Behind her, Tristan pulled Aldrich from the room to give the two women privacy. The doors to the living room were sealed shut and in the small space, Kira had nowhere to look but at her mother, whose soothing voice did nothing but inflate her anger.
“I wanted to find you,
” her mother continued, “but I had to wait until the right moment. We both needed to have control over our bodies. But, you have to know that for eighteen years this moment is all I’ve dreamed of. I’ve wanted to be with you for so long, to hug you and never let you go. I just wanted everything to perfect, can’t you understand that?”
Her mother stopped talking and stared at Kira. But Kira wasn’t really listening. She had always believed that people’s eyes couldn’t lie. They always gave the true emotions away. And her mother’s eyes were blank and unfeeling. And it wasn’t just the dark blue color and the fact that Kira had always pictured them differently. And they weren’t vacant like someone possessed, just indifferent. And it made Kira retreat back into her memories.
One day, months ago after Kira had just discovered the truth about her aunt, Luke asked her why she wasn’t angrier. They were laying next to each other on the grass, breathing heavily and exhausted from training, when he surprised her with the question. At first, she hadn’t known what to say, but after taking a minute to think it over, she realized what it was: her aunt’s eyes.

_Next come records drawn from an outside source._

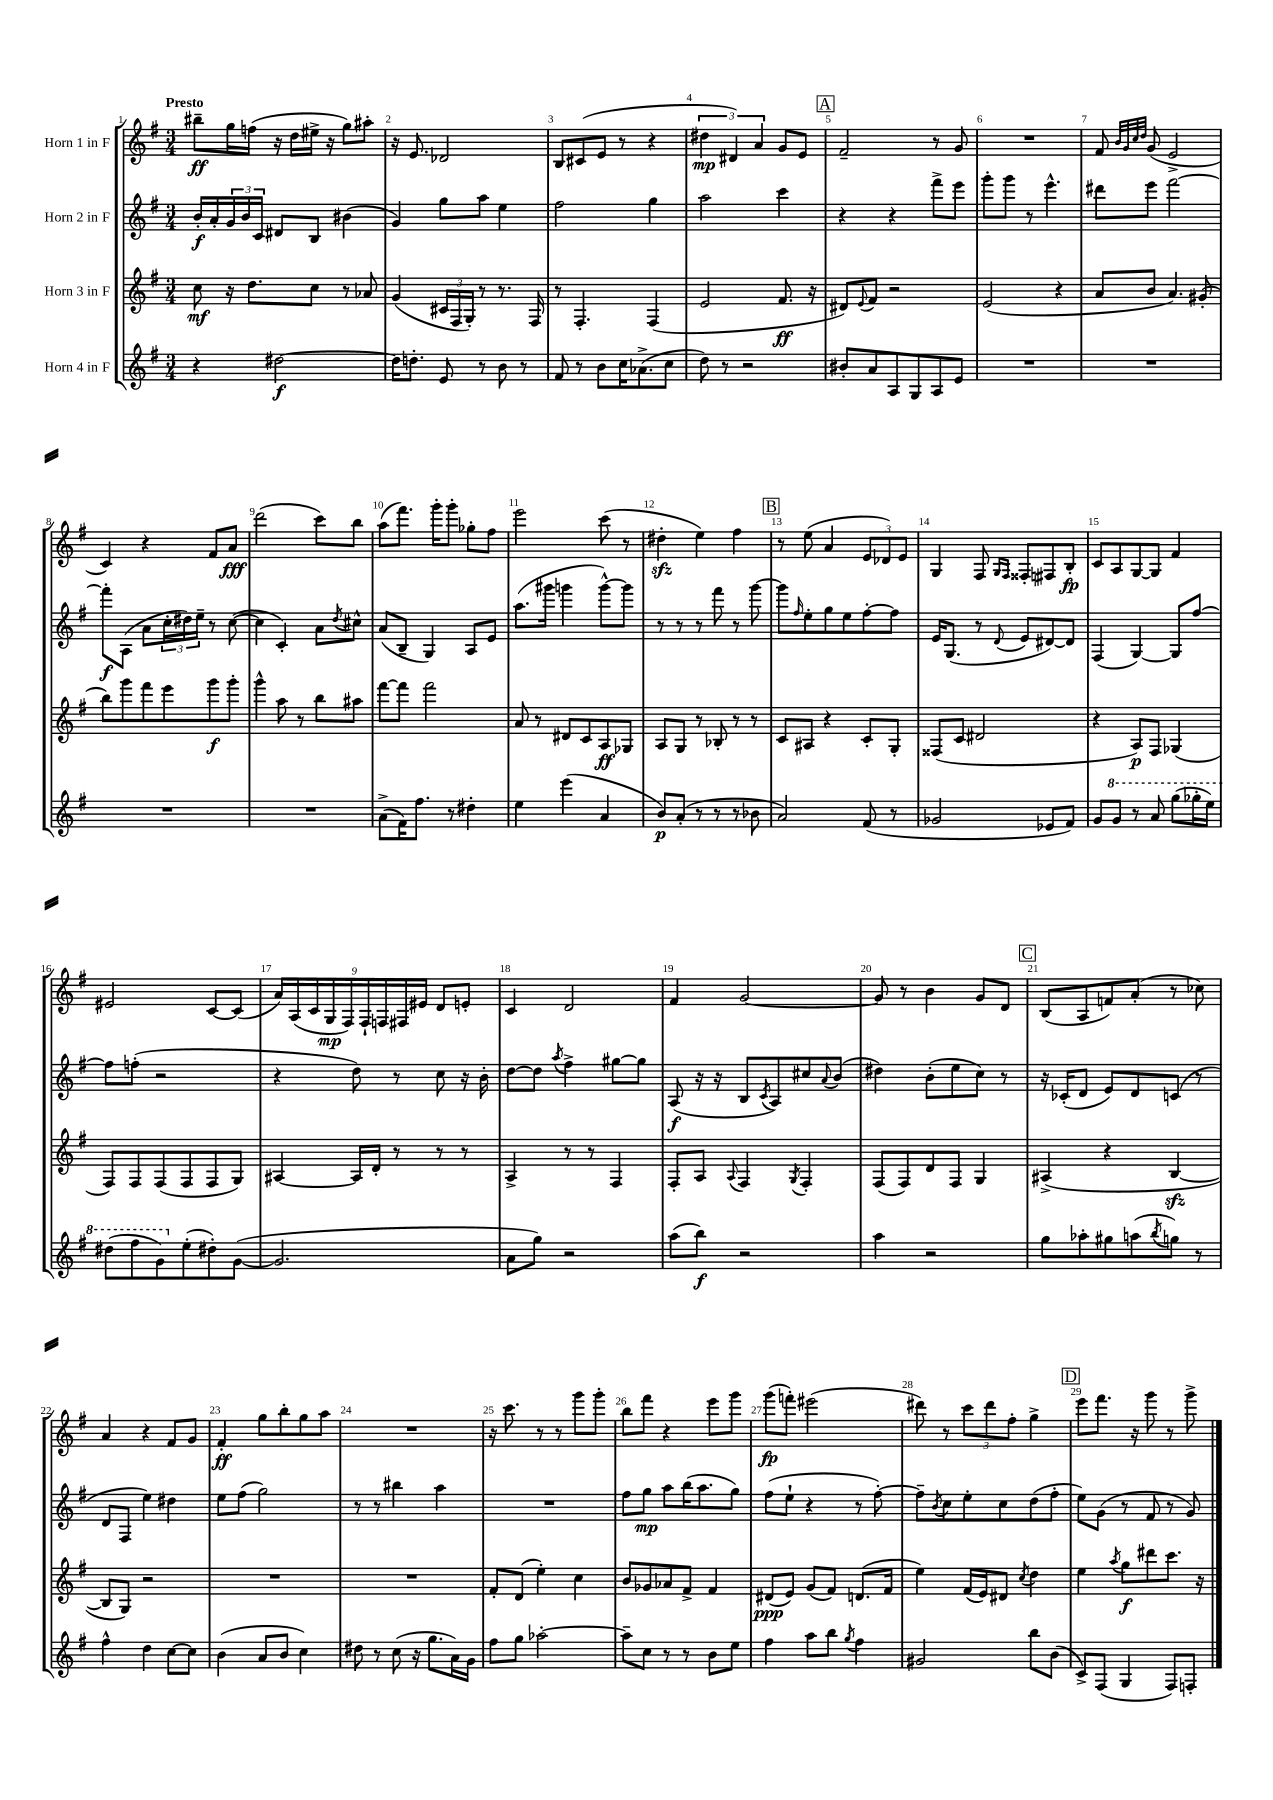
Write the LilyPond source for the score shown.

<<
\new StaffGroup <<
\new Staff = "s0" \with { instrumentName = "Horn 1 in F" } {
    \clef treble \key g \major \numericTimeSignature \time 3/4 \tempo "Presto"
    bis''8--\ff g''16 f''16( r16 d''16 eis''16-> r16 g''8) ais''8-. |
    r16 e'8. des'2 |
    b8 cis'8( e'8 r8 r4 |
    \tuplet 3/2 { dis''4\mp dis'4) a'4 } g'8 e'8 |
    \mark \markup { \box "A" } fis'2-- r8 g'8 |
    R2. |
    fis'8 \grace { b'32 g'32 c''32 d''32 } g'8( e'2-> |
    c'4) r4 fis'8 a'8\fff |
    d'''2( c'''8) b''8 |
    a''8( fis'''8.) g'''16-. g'''8-. ges''8-. fis''8 |
    e'''2 c'''8( r8 |
    dis''4-.\sfz e''4) fis''4 |
    \mark \markup { \box "B" } r8 e''8( a'4 \tuplet 3/2 { e'8 des'8) e'8 } |
    g4 fis8 \grace { g16 fis16 } fisis8-. fis8 b8-.\fp |
    c'8 a8 g8~ g8 fis'4 |
    eis'2 c'8~ c'8( |
    \tuplet 9/8 { a'16) a16( c'16 g16\mp fis16) fis16-! f16 fis16 eis'16 } d'8 e'8-. |
    c'4 d'2 |
    fis'4 g'2~ |
    g'8 r8 b'4 g'8 d'8 |
    \mark \markup { \box "C" } b8( a8 f'8) a'8-.( r8 ces''8) |
    a'4 r4 fis'8 g'8 |
    fis'4-.\ff g''8 b''8-. g''8 a''8 |
    R2. |
    r16 c'''8. r8 r8 g'''8 g'''8-. |
    b''8 fis'''8 r4 e'''8 g'''8 |
    g'''8\fp( f'''8-.) eis'''2( |
    dis'''8) r8 \tuplet 3/2 { c'''8 dis'''8 fis''8-. } g''4-> |
    \mark \markup { \box "D" } e'''8 fis'''8. r16 g'''8 r8 g'''8-> \bar "|." |
}
\new Staff = "s1" \with { instrumentName = "Horn 2 in F" } {
    \clef treble \key g \major \numericTimeSignature \time 3/4
    b'16-.\f a'16-. \tuplet 3/2 { g'16 b'16 c'16 } dis'8 b8 bis'4( |
    g'4) g''8 a''8 e''4 |
    fis''2 g''4 |
    a''2 c'''4 |
    \mark \markup { \box "A" } r4 r4 fis'''8-> e'''8 |
    g'''8-. g'''8 r8 e'''4.-^ |
    dis'''8 e'''8 fis'''2~ |
    fis'''8-.\f a8( a'8 \tuplet 3/2 { c''16-. dis''16) e''16-- } r8 c''8~( |
    c''4 c'4-.) a'8 \acciaccatura { d''8 } cis''8-^ |
    a'8( b8-- g4) a8 e'8 |
    a''8.( gis'''16 g'''4 g'''8~-^) g'''8 |
    r8 r8 r8 fis'''8 r8 g'''8~ |
    \mark \markup { \box "B" } g'''8 \grace { fis''16 } e''8-. g''8 e''8 fis''8~-. fis''8 |
    e'16 g8.( r8 \appoggiatura { d'8 } e'8 dis'8~) dis'8 |
    fis4( g4~) g8 fis''8~ |
    fis''8 f''8-.( r2 |
    r4 d''8) r8 c''8 r16 b'16-. |
    d''8~ d''8 \acciaccatura { a''8 } fis''4-> gis''8~ gis''8 |
    a8\f( r16 r16 b8 \acciaccatura { c'8 } a8) cis''8 \appoggiatura { a'8 } b'8( |
    dis''4) b'8-.( e''8 c''8) r8 |
    \mark \markup { \box "C" } r16 ces'16-.( d'8 e'8) d'8 c'8( r8 |
    d'8 fis8 e''4) dis''4 |
    e''8 fis''8( g''2) |
    r8 r8 bis''4 a''4 |
    R2. |
    fis''8 g''8\mp a''8 b''16( a''8. g''8) |
    fis''8( e''8-! r4 r8 fis''8~-.) |
    fis''8-- \acciaccatura { b'8 } c''8 e''8-. c''8 d''8( fis''8-. |
    \mark \markup { \box "D" } e''8) g'8( r8 fis'8 r8 g'8) \bar "|." |
}
\new Staff = "s2" \with { instrumentName = "Horn 3 in F" } {
    \clef treble \key g \major \numericTimeSignature \time 3/4
    c''8\mf r16 d''8. c''8 r8 aes'8 |
    g'4( \tuplet 3/2 { cis'16 fis16 g16-.) } r8 r8. fis16 |
    r8 fis4.-. fis4( |
    e'2 fis'8.\ff r16 |
    \mark \markup { \box "A" } dis'8) \appoggiatura { e'8 } fis'8 r2 |
    e'2( r4 |
    a'8 b'8 a'4.) gis'8-.( |
    b''8) g'''8 fis'''8 e'''8 g'''8\f g'''8-. |
    g'''4-^ a''8 r8 b''8 ais''8 |
    fis'''8~ fis'''8 fis'''2 |
    a'8 r8 dis'8 c'8 a8\ff ges8 |
    a8 g8 r8 bes8-. r8 r8 |
    \mark \markup { \box "B" } c'8 ais8 r4 c'8-. g8-. |
    fisis8( c'8 dis'2 |
    r4 a8\p) fis8 ges4( |
    fis8) fis8 fis8( fis8 fis8 g8) |
    ais4~ ais16 d'16-. r8 r8 r8 |
    a4-> r8 r8 fis4 |
    fis8-. a8 \appoggiatura { a8 } fis4 \acciaccatura { g8 } fis4-. |
    fis8( fis8) d'8 fis8 g4 |
    \mark \markup { \box "C" } ais4->( r4 b4~\sfz |
    b8 g8) r2 |
    R2. |
    R2. |
    fis'8-. d'8( e''4-.) c''4 |
    b'8 ges'8 aes'8 fis'8-> fis'4 |
    dis'8\ppp( e'8) g'8( fis'8) d'8.( fis'16 |
    e''4) fis'16( e'16) dis'8 \acciaccatura { c''8 } d''4 |
    \mark \markup { \box "D" } e''4 \acciaccatura { a''8 } g''8\f dis'''8 c'''8. r16 \bar "|." |
}
\new Staff = "s3" \with { instrumentName = "Horn 4 in F" } {
    \clef treble \key g \major \numericTimeSignature \time 3/4
    r4 dis''2~\f |
    dis''16 d''8.-. e'8 r8 b'8 r8 |
    fis'8 r8 b'8 c''16 aes'8.->( c''8 |
    d''8) r8 r2 |
    \mark \markup { \box "A" } bis'8-. a'8 a8 g8 a8 e'8 |
    R2. |
    R2. |
    R2. |
    R2. |
    a'8->( fis'16) fis''8. r8 dis''4-. |
    e''4 e'''4( a'4 |
    b'8\p) a'8-.( r8 r8 r8 bes'8 |
    \mark \markup { \box "B" } a'2) fis'8( r8 |
    ges'2 ees'8 fis'8) |
    g'8 \ottava #1 g''8 r8 a''8 g'''8( ges'''16-. e'''16) |
    dis'''8( fis'''8 g''8) \ottava #0 e''8-.( dis''8-.) g'8~( |
    g'2. |
    a'8 g''8) r2 |
    a''8( b''8\f) r2 |
    a''4 r2 |
    \mark \markup { \box "C" } g''8 aes''8-. gis''8 a''8( \acciaccatura { b''8 } g''8) r8 |
    fis''4-^ d''4 c''8~ c''8 |
    b'4( a'8 b'8 c''4) |
    dis''8 r8 c''8( r16 g''8. a'16) g'16 |
    fis''8 g''8 aes''2~-. |
    aes''8-- c''8 r8 r8 b'8 e''8 |
    fis''4 a''8 b''8 \acciaccatura { g''8 } fis''4 |
    gis'2 b''8 b'8( |
    \mark \markup { \box "D" } c'8->) fis8( g4 fis8) f8-. \bar "|." |
}
>>
>>
\layout { \context { \Score \override BarNumber.break-visibility = ##(#f #t #t) barNumberVisibility = #all-bar-numbers-visible } }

Kira had wanted to yell at her aunt. Part of her wanted to make her cry and make her hate herself for lying to Kira for so long. She was angry, so angry, that Luke had known more about her past than she did. After their initial talk, she had ignored her aunt mercilessly. She refused to speak to her or even look her in the eye. But after a few days of fuming, Kira was finally ready to talk again. She had thought about the right words over and over again, how she would scream at her aunt for lying and never stop yelling out her anger. So when her uncle and Chloe were gone, Kira cornered her aunt in the kitchen, ready to explode. But when her aunt turned around, Kira finally looked into her eyes and saw all of the pain and self-loathing she was looking for. Her aunt was killing herself with hurt over keeping this secret. And Kira’s anger disappeared. Instead she cried and her aunt rocked her back and forth as though she were a child, and they stayed like that for ages until they were both cried out.